Dear all,
After a very long hiatus of moving house and job, I am back into blogging again. I have missed it sorely. My time hasn't been completely un-eco-bris though! I've been reading Raj Patel's Stuffed and Starved - Markets, Power and the Hidden Battle for the World Food System. For anyone interested in where food comes from, who grows it and who ends up with the profits, this is a fascinating untangling of food economics, history and control. One of the most profound examples he uses right at the start of the book hooked me. I had to know more. While Ugandan coffee growers earned 14 cents per kilo when Stuffed and Starved was written (2007), and the miller processes it for an additional 5 cents per kilo, and the Ugandan coffee exporter makes a profit of US $10 a ton, or 1 cent a kilo, the story is rather different when it enters the gates of Nescafe at $1.64 per kilo, and emerges at $26.40 a kilo. Things just get incredibly difficult for growers when you open a local market to a global one.
Makes you think about buying fairtrade coffee huh?
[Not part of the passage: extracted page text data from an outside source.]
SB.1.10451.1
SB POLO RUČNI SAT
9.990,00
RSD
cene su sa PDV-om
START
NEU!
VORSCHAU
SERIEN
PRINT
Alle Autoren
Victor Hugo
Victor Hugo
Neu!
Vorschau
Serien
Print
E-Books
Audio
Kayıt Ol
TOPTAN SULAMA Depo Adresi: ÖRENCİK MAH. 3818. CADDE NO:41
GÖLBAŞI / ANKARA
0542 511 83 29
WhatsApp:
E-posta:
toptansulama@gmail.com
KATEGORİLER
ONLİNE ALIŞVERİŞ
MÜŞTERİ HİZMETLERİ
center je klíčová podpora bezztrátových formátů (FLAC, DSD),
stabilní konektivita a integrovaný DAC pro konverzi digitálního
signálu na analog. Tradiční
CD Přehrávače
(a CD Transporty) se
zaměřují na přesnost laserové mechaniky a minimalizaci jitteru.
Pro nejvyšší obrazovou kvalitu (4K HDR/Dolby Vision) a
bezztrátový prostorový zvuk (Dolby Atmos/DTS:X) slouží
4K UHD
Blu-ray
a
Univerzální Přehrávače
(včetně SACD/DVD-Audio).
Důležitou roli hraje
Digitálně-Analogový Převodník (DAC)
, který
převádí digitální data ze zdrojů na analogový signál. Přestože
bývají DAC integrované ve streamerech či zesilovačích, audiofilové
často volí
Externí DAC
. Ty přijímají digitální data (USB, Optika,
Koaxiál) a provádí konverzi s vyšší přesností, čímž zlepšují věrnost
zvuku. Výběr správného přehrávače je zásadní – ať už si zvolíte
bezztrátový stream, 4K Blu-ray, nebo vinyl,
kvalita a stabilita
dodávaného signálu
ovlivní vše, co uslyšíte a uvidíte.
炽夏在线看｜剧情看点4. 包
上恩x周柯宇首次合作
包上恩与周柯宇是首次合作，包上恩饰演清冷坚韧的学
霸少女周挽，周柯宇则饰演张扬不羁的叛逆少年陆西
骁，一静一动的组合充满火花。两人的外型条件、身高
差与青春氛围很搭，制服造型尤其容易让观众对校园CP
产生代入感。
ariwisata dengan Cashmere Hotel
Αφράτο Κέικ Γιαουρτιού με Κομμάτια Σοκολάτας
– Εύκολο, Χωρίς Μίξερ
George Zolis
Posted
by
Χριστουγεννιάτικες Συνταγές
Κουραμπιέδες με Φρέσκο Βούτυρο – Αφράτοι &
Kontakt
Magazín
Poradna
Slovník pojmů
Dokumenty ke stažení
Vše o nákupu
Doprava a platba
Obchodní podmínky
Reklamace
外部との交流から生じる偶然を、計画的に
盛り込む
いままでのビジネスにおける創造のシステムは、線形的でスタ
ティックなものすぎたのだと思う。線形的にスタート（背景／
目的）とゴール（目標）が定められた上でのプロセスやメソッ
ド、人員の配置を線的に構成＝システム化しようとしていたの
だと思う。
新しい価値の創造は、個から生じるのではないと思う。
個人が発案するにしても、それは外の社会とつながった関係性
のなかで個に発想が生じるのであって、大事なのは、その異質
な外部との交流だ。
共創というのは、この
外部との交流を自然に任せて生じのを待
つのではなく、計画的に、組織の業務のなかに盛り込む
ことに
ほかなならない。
I'm lucky enough to work across the road from an Oxfam shop, so am able to get my fairtrade from them.
Black Star Coffee in West End is another source of a wide range of blends from around the world.

Living on the Southside has brought the benefit of being closer to the Rocklea market. Here's a little something we picked up there a few months ago...
There's a whole lovely range of pots and tins and baskets full of assorted herbs (ours is oregano, parsley and chives with some tomatoes that have snuck out of the soil recently). A great mini-garden for our apartment!